The bike’s gears didn’t respond well to the efforts of my left heel. Normally the gear is shifted by the shoe toe. But polio left me with no upward lift. So I improvised. I sent my foot over and beyond the gear and lifted the lever with the back of my heel. The tactic hampered the shift. Brought Distraction.

I looked up and a car crossed before me from a side road. It was a safe distance ahead but its image spooked me. I seized the front brake. It locked and I tumbled headlong. I wore no helmet.

My white and black Honda lay on its side. I was transported by strangers and lain face-down in a grassy area at the street’s edge. After some moments I stirred. I lifted my head slightly and surveyed several pairs of shoes. The shoes faced me in a rough semicircle.
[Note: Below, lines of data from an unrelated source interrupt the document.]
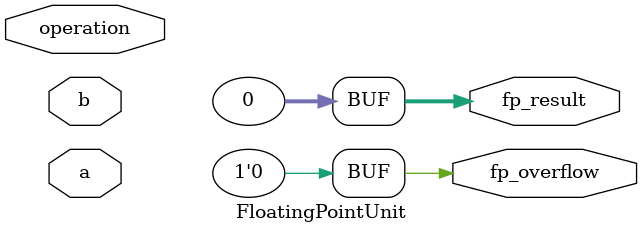
<source format=sv>
`timescale 1ns/1ps

module FloatingPointUnit #(
    parameter DATA_WIDTH = 32
)(
    input  logic [DATA_WIDTH-1:0] a,          // Changed from in_a
    input  logic [DATA_WIDTH-1:0] b,          // Changed from in_b
    input  logic [1:0]            operation,  // Must be 2 bits
    output logic [DATA_WIDTH-1:0] fp_result,  // Changed from result
    output logic                  fp_overflow // Changed from overflow
);
    assign fp_result = 32'b0;
    assign fp_overflow = 1'b0;
endmodule
</source>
It was then I heard the man’s matter-of-fact voice.

Gradually someone helped me up.

Thank you. I could at least speak.

 Another kind person steered me to a clinic just steps away.

The doctor studied a place on my forehead.

That’s a real goose egg you have, young man.

He shined a light in each eye, shared a cautionary remark and sent me on my way. Days afterward I pondered some questions. Significant ones for me.

What Good Samaritan saw me to the clinic?

Who covered the doctor’s visit (did anyone)?

Who retrieved my bike?

What mercy-givers hauled me out of harm’s way and onto the grass?

What unseen force, presence, or hand kept the goose egg from cracking?

 Thanksgiving wells up. Not to impersonal lucky stars.

Rather to one who – in faithfulness – attends to the inattentive. Delivers the distracted. And counsels. With wisdom.

Next time I rode, the helmet went on. And I traded distraction for vigilance. For awhile.

 

*Medical Interlude update. The hospital released my dear wife three days ago. She mends at home. Is better each day. Thank you, readers. Who’ve expressed care, offered prayers, well-wishes. We limp forward – my wife and me – in the company of really special people. Grateful.